Suatu negara dan masyarakat, termasuk Indonesia, perlu mewujudkan kedaulatan ekonomi yang tangguh. Memang itu mungkin sulit di tengah masyarakat global yang saling tergantung (interdependent) dan tatkala dominasi kapitalisme neoliberal membuat modal (capital) tak lagi mengenal batas-batas negara. Akan tetapi, kedaulatan ekonomi tetap patut diperjuangkan hingga taraf tertentu supaya satu bangsa bisa benar-benar bermartabat dan berdaulat.
Keseimbangan
Dalam konteks ini, ada tiga upaya yang setidaknya bisa ditempuh Indonesia untuk mewujudkan kedaulatan finansial dan ekonomi. Pertama, mencari keseimbangan antara otonomi dan kesejahteraan. Otonomi adalah saripati kapitalisme, sementara kesejahteraan adalah sokoguru sosialisme. Keseimbangan ini akan memungkinkan manusia mengembangkan ikhtiar dan potensi kreatif yang dimilikinya, sementara aspek tanggung jawab sosial bagi kepentingan kolektivitas atau sesama warga pun tak terlupakan. Artinya, negara menerapkan prinsip kompetisi dan mekanisme pasar dalam menata perekonomian swasta, tapi tetap memperhatikan kaum marginal dengan menggelontorkan berbagai subsidi dan insentif tepat sasaran bagi rakyat, seperti subsidi iuran BPJS Kesehatan, optimalisasi program pra-kerja, subsidi energi, dan lain sebagainya.
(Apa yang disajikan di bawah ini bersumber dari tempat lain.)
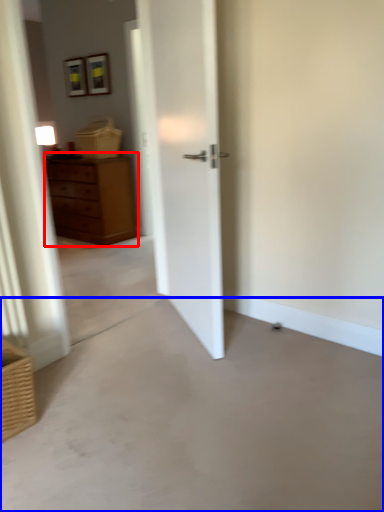
Question: Which object is further to the camera taking this photo, chest of drawers (highlighted by a red box) or concrete (highlighted by a blue box)?

Choices:
 (A) chest of drawers
 (B) concrete

Answer: (A)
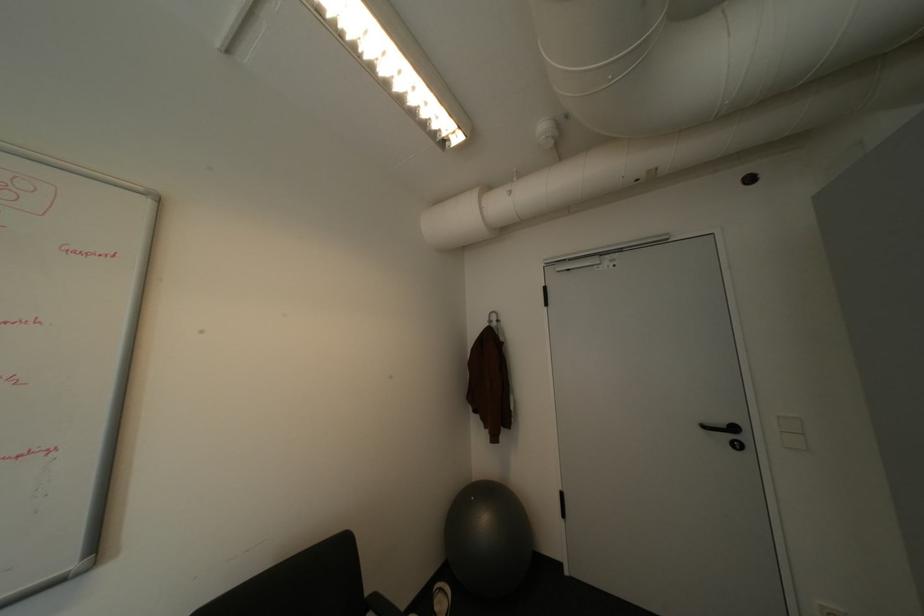
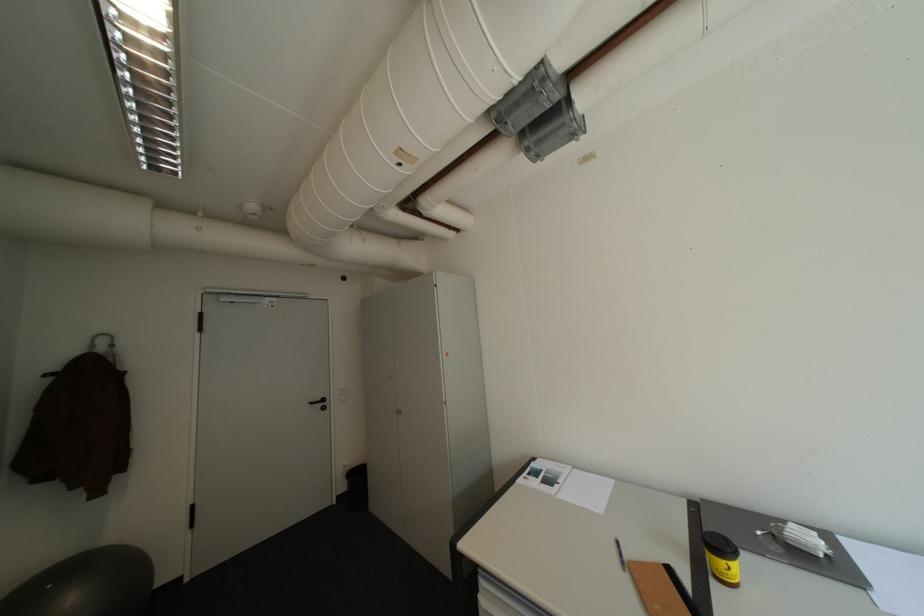
Where in the second image is the point corresponding to [714,427] from the first image?

(321, 403)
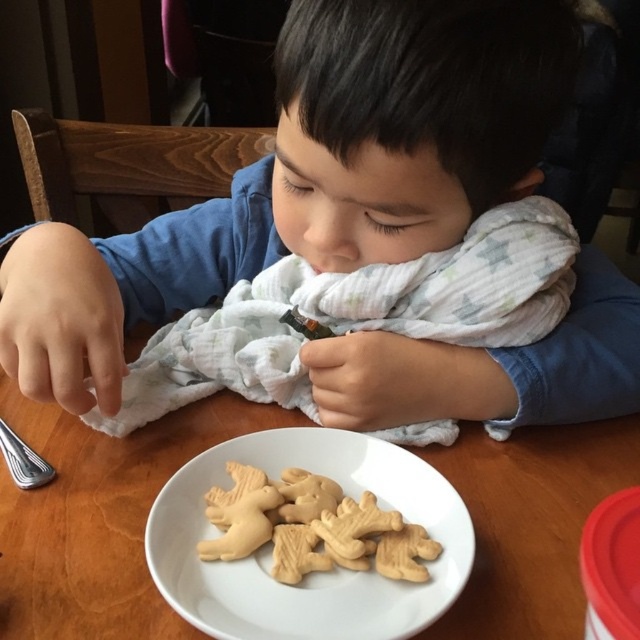
Image resolution: width=640 pixels, height=640 pixels. Find the location of `matte white scarf at lower center`. matte white scarf at lower center is located at coordinates (310, 177).

Can you confirm if wooden table at center is positioned above silver metallic fork at lower left?

No.

Is wooden table at center to the left of silver metallic fork at lower left from the viewer's perspective?

In fact, wooden table at center is to the right of silver metallic fork at lower left.

At what (x,y) coordinates should I click in order to perform the action: click on wooden table at center. Please return your answer as a coordinate pair (x, y). This screenshot has height=640, width=640. Looking at the image, I should click on (99, 516).

Is the position of white matte plate at lower center less distant than that of silver metallic fork at lower left?

Yes.

Identify the location of white matte plate at lower center. This screenshot has width=640, height=640. (310, 573).

This screenshot has width=640, height=640. I want to click on white matte plate at lower center, so click(x=310, y=573).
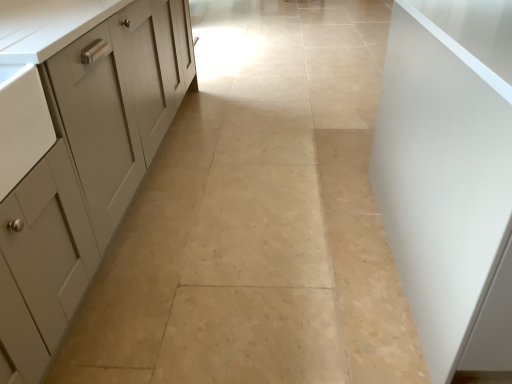
What is the approximate width of white matte cabinet at right?

white matte cabinet at right is 5.15 feet wide.

What do you see at coordinates (450, 177) in the screenshot? I see `white matte cabinet at right` at bounding box center [450, 177].

I want to click on white matte cabinet at right, so click(x=450, y=177).

I want to click on white matte cabinet at right, so click(450, 177).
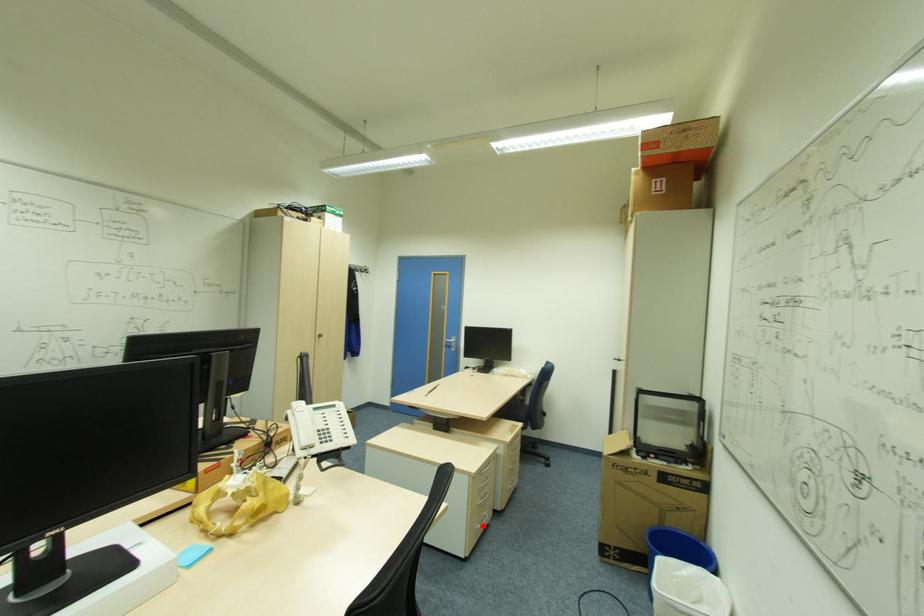
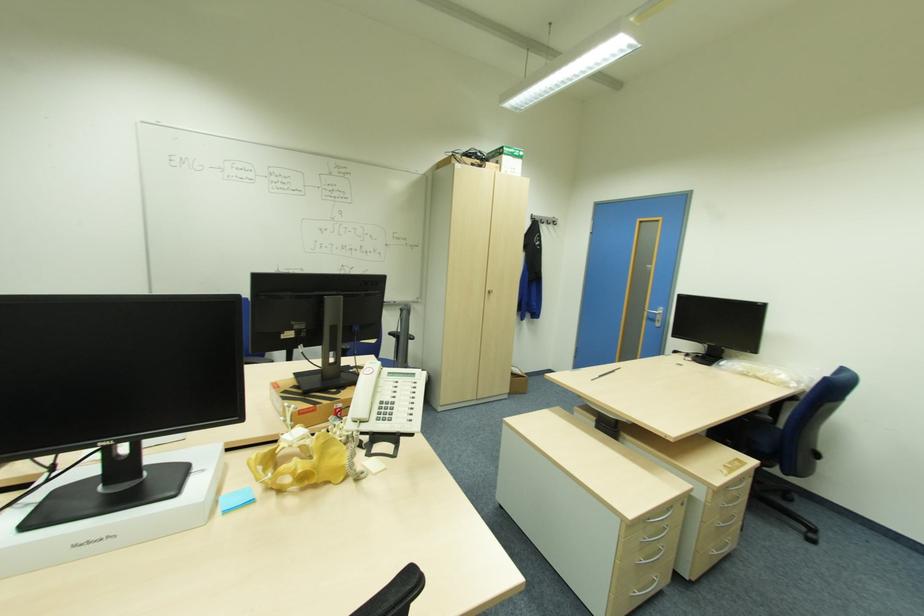
Question: A red point is marked in image1. In image2, is the corresponding 3D point closer to the camera or farther? Reply with the corresponding letter.

Choices:
 (A) The corresponding 3D point is closer.
 (B) The corresponding 3D point is farther.

Answer: (A)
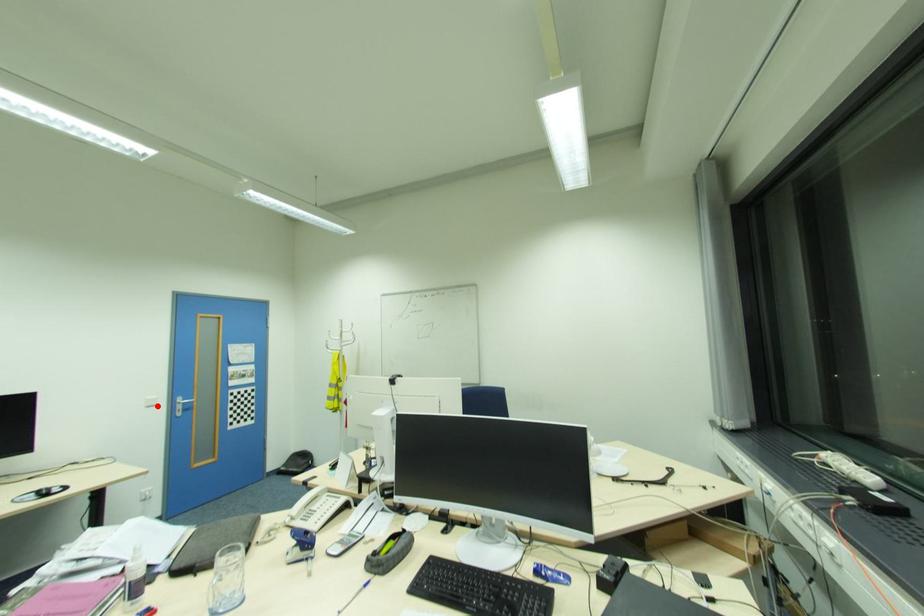
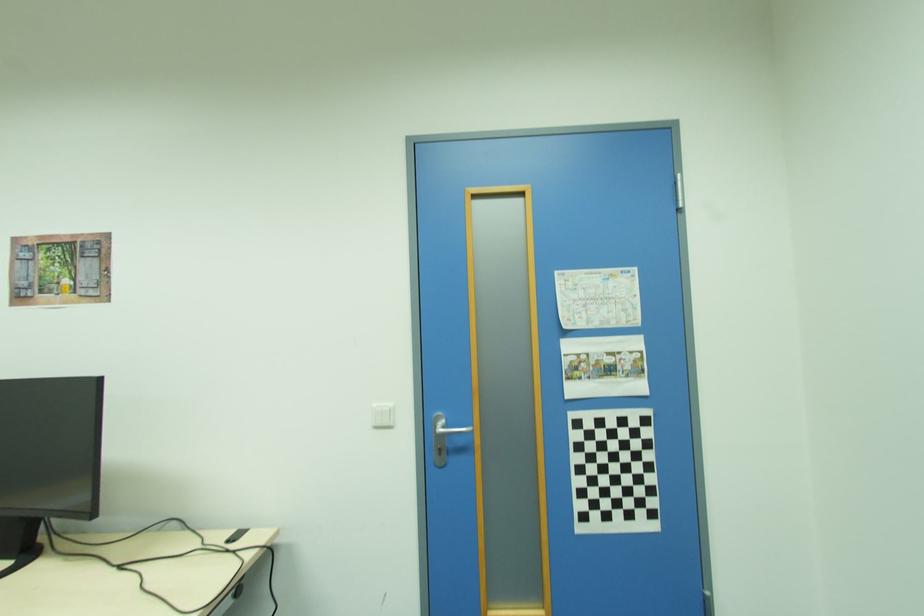
The point at the highlighted location is marked in the first image. Where is the corresponding point in the second image?

(394, 427)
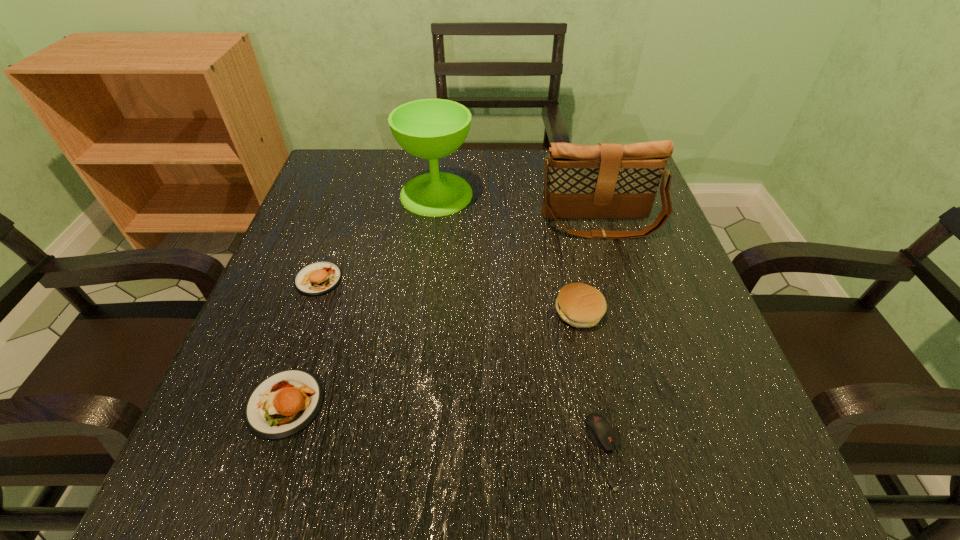
Identify the location of blank space located on the right of the mouse. The width and height of the screenshot is (960, 540). (719, 452).

The image size is (960, 540). I want to click on object present at the far edge, so click(x=431, y=129).

Locate an element on the screen. The image size is (960, 540). patty (food) positioned at the near edge is located at coordinates (283, 404).

Where is `mouse that is positioned at the near edge`? Image resolution: width=960 pixels, height=540 pixels. mouse that is positioned at the near edge is located at coordinates (601, 433).

Locate an element on the screen. object located in the right edge section of the desktop is located at coordinates (605, 181).

You are a GUI agent. You are given a task and a screenshot of the screen. Output one action in this format:
    pyautogui.click(x=<x>, y=<y>)
    Task: Click on the object that is at the near left corner
    This screenshot has height=540, width=960.
    Given the screenshot: What is the action you would take?
    pyautogui.click(x=283, y=404)

Identify the location of vacant space at the far edge of the desktop. This screenshot has height=540, width=960. 480,180.

This screenshot has height=540, width=960. In order to click on free space at the near edge of the desktop in this screenshot , I will do `click(391, 463)`.

Identify the location of blank space at the left edge of the desktop. The width and height of the screenshot is (960, 540). (365, 227).

Locate an element on the screen. This screenshot has height=540, width=960. vacant space at the right edge is located at coordinates (704, 340).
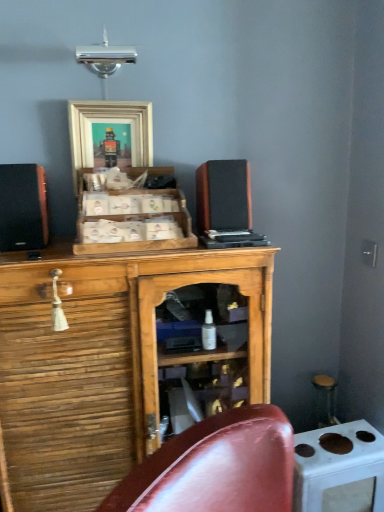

Kedua, mengembangkan mentalitas kerja keras dan frugalitas (frugality, berhemat). Mentalitas ini adalah resep ampuh di balik kesuksesan Amerika Serikat (AS) mampu bertiwikrama dari bekas negara jajahan Inggris yang tercabik-cabik oleh perang saudara hingga menjadi satu negara adidaya. Penemuan mentalitas ini bisa dilacak hingga pada nama presiden AS paling legendaris, Abraham Lincoln. Menurut Lincoln, sebuah sistem yang menjanjikan kemakmuran adalah sistem di mana "seseorang berkantung tipis bekerja mencari upah untuk beberapa waktu, mencari laba untuk membeli alat atau tanah untuk dirinya sendiri, bekerja lagi untuk beberapa waktu, dan kemudian mempekerjakan orang miskin lain untuk membantu dirinya." Artinya, resep kesuksesan itu sederhana saja. Yaitu, bekerja keras, menabung, membeli aset produktif, dan menciptakan lapangan kerja bagi sebanyak mungkin orang.
Syarat tambahan bagi solusi kedua ini adalah dukungan dari sebuah sistem meritokrasi di mana setiap warga negara mendapatkan kesempatan setara untuk maju berdasarkan merit atau prestasinya.
Nah, AS tampaknya melupakan ajaran Lincoln ini hingga berulang kali terjerembab ke dalam krisis utang. Sebagaimana disinyalir artikel Time, "Not So Frugal" (14 Maret 2011), rakyat Amerika sudah demikian ketagihan utang dan melupakan pentingnya berhemat, apalagi bekerja dan menabung. Mereka justru tetap berbelanja secara berlebihan (overspending) dibandingkan penghasilan mereka. Tak heran bila AS berulangkali terjerat kesulitan keuangan dan hanya status adidayanya saja yang masih menolong citra AS di bidang ekonomi. Jadi, jika Indonesia lalai mencamkan pelajaran dari Lincoln, niscaya kita bisa jadi akan masuk juga menjadi bangsa pengutang.
Ketiga, mengembangkan budaya kewirausahaan (entrepreneurship) dan inovasi (innovation). Kewirausahaan seyogianya jangan dipandang hanya sebagai monopoli kaum pengusaha atau wiraniaga yang bergerak di luar jalur karier karyawan. Melainkan, juga bisa dilakukan oleh karyawan di dalam perusahaan. Inilah yang dalam teori manajemen akrab disebut intrapreneur. Yaitu, seorang karyawan di dalam suatu perusahaan berinovasi mendirikan satu usaha di dalam organisasinya sendiri. Sebagai contoh: seorang pegawai yang punya ide cemerlang menghasilkan produk atau divisi baru dalam perusahaannya tentu saja bisa digolongkan sebagai intrapreneur.
Berbekal ketiga upaya di atas, semoga bangsa kita di tengah demikian banyak permasalahan eksternal maupun internal mampu mewujudkan kedaulatan ekonomi yang akan menjadikan Indonesia suatu bangsa yang berwibawa di peta dunia.